BBB Would Tamp Down Roth Conversions
The BBB legislation packs another double whammy specifically for Roth accounts. Starting in 2022, the bill proposes to end so-called mega backdoor Roth conversions. Regardless of income level, you’d no longer be able to convert after-tax contributions made to a 401(k) or a traditional IRA to a Roth IRA.
An additional rule would aim to prevent Roth conversions of any kind made by anyone making more than $400,000, or any couple making more than $450,000, by 2032.
Who Benefits from Backdoor Roth Conversions?
The upshot of these various rule changes is that Roth conversions, which became a wealth management strategy for the very wealthy only as recently as 2010, will soon be a thing of the past for the well-off.
“You’re not going to see conversions in the top tax brackets [if these rules go into effect],” said Steffen. “Low income people don’t have the assets to convert, or the liquidity to pay the tax.”

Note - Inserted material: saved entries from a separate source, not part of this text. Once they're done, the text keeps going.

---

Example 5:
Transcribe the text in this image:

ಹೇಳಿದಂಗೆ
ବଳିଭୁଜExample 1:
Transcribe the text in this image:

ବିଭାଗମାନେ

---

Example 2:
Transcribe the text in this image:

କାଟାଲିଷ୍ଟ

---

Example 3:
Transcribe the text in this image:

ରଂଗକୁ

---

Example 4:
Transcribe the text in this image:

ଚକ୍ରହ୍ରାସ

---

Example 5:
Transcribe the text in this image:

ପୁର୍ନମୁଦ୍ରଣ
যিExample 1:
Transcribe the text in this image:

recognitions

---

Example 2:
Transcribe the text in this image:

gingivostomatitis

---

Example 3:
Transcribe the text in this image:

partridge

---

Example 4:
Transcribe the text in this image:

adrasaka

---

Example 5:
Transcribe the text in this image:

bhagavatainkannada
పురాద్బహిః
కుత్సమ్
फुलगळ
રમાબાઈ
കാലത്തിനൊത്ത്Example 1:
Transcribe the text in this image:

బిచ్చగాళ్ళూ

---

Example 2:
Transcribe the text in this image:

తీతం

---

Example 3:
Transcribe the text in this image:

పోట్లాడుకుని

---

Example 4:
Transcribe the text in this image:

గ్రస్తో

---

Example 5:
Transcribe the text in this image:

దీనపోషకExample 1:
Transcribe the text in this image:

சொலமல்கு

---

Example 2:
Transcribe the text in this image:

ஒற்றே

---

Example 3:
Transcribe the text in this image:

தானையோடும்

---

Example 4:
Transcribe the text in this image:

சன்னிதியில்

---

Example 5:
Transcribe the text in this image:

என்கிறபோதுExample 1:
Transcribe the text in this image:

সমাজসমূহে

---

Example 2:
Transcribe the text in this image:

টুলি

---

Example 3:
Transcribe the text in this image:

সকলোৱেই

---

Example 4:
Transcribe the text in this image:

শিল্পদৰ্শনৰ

A quick glance at the latest IRS data tells the story: Among more than 200 million U.S. tax filers, fewer than 724,000 did a Roth conversion in 2018. Roughly 60% of those conversions were carried out by households that made between $100,000 and $500,000.

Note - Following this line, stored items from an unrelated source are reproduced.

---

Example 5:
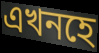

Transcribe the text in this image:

এখনহে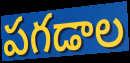
పగడాల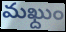
మఖ్దుంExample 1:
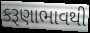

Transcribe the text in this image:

કરૂણાભાવથી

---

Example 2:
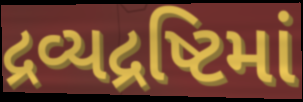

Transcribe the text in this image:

દ્રવ્યદ્રષ્ટિમાં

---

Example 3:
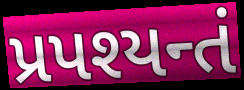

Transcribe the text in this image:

પ્રપશ્યન્તં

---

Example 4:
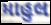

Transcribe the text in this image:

માહુલ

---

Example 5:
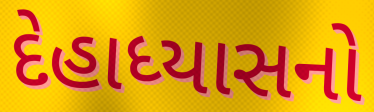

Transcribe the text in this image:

દેહાધ્યાસનો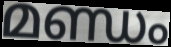
മണ്ഡം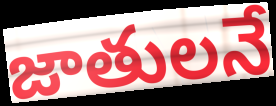
జాతులనేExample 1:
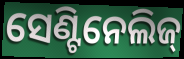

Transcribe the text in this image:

ସେଣ୍ଟିନେଲିଜ୍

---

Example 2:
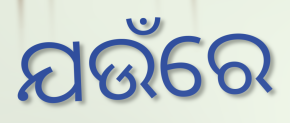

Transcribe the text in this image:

ଯଉଁରେ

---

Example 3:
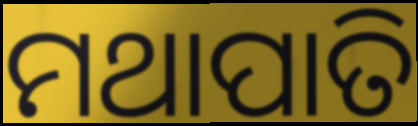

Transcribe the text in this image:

ମଥାପାତି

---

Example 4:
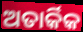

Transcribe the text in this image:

ଅତାର୍କିକ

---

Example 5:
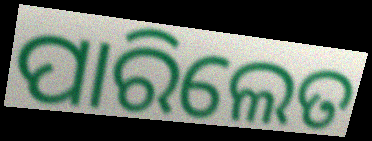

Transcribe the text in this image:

ପାରିଲେତ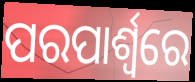
ପରପାର୍ଶ୍ୱରେ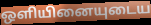
ஒளியினையுடைய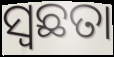
ସ୍ବଛତା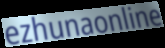
ezhunaonline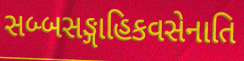
સબ્બસઙ્ગાહિકવસેનાતિ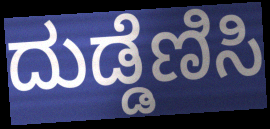
ದುಡ್ಡೆಣಿಸಿ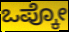
ಒಪ್ಕೋ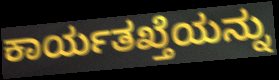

The annual income thresholds outlined above—$400,000 for single tax filers, and $450,000 for married couples—would be adjusted for inflation over time. The new rules would essentially bar the 18% of Roth conversions that were done by taxpayers who took in more than half-a-million in income.
The mega backdoor Roth seems like a particularly egregious loophole. Under this strategy, people with plenty of money to spare make so-called after-tax contributions to their 401(k)s—these can amount to as much as $58,000 for those under 50 in 2021, if your plan allows it—and then roll the funds into a tax-free Roth account.

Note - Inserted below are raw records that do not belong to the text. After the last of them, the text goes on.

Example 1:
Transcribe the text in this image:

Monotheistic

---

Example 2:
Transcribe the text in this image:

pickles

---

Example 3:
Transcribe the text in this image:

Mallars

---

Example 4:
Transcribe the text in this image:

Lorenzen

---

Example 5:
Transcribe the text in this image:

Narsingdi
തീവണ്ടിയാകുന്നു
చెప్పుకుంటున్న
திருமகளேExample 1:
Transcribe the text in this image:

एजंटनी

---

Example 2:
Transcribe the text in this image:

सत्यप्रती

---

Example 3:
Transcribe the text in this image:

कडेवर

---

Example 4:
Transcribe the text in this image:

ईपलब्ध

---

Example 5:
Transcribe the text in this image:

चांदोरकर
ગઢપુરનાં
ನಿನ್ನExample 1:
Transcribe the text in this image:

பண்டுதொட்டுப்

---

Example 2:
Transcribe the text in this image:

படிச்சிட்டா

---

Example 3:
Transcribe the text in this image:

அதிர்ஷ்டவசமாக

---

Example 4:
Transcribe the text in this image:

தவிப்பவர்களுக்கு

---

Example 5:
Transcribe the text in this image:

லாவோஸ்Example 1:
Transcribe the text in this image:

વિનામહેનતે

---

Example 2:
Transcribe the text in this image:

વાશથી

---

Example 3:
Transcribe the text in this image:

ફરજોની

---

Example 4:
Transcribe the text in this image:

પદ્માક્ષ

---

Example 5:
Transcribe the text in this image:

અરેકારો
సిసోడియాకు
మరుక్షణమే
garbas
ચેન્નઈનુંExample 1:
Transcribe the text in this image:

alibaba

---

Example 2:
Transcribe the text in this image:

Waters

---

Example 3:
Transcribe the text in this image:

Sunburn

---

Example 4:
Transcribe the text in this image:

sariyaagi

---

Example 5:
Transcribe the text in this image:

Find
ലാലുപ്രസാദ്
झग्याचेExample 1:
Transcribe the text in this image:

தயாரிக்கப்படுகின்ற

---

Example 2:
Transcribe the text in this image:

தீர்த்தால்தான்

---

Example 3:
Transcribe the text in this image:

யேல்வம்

The point seems to be one of fairness: The retirement system just wasn’t meant to do this.
Would the BBB Backdoor Roth Reforms Impact You?
Most Americans then are spared from these changes that, no matter how just they happen to be, don’t do much to help average folks save for retirement.
In fact, the concept of Roth conversions has little effect on middle income earners: Only 86,000 tax filers who made between $50,000 and $100,000 (out of almost 52 million) even used a Roth conversion in 2018.
Instead, more Americans would be affected by changes that have been debated as part of proposed legislation known as Secure Act 2.0, including updating the Saver’s Credit and implementing auto-enrollment in retirement plans.
The former would turn the Saver’s credit into a refundable credit, which means low-income households who might not owe taxes could benefit, while the latter would require most employers to enroll their employees in a 401(k)-type plan.
The Secure Act 2.0 legislation will likely go through many more twists and turns as it evolves, so it’s not certain which of those reforms may ultimately make it.
Though it does much to address the upper class, the BBB wouldn’t address the needs of middle-class workers who already use an employer-sponsored retirement but don’t have enough saved. Just 55% of households helmed by someone between 55 and 64 have a retirement account, according to the Federal Reserve, and those households have a median holding of just $134,000, hardly enough to live on once you stop working.
In fact the most important asset for pre-retirees is their future Social Security benefits, which also happens to significantly reduce wealth inequality.
Given that the recent Trustees Report showed a key Social Security trust fund will be depleted one year earlier than expected, you’d think lawmakers would take this opportunity to shore up the pension program.
Unfortunately, any reforms will have to wait for a later date.
“It’s not the flavor of the day,” said Steffen.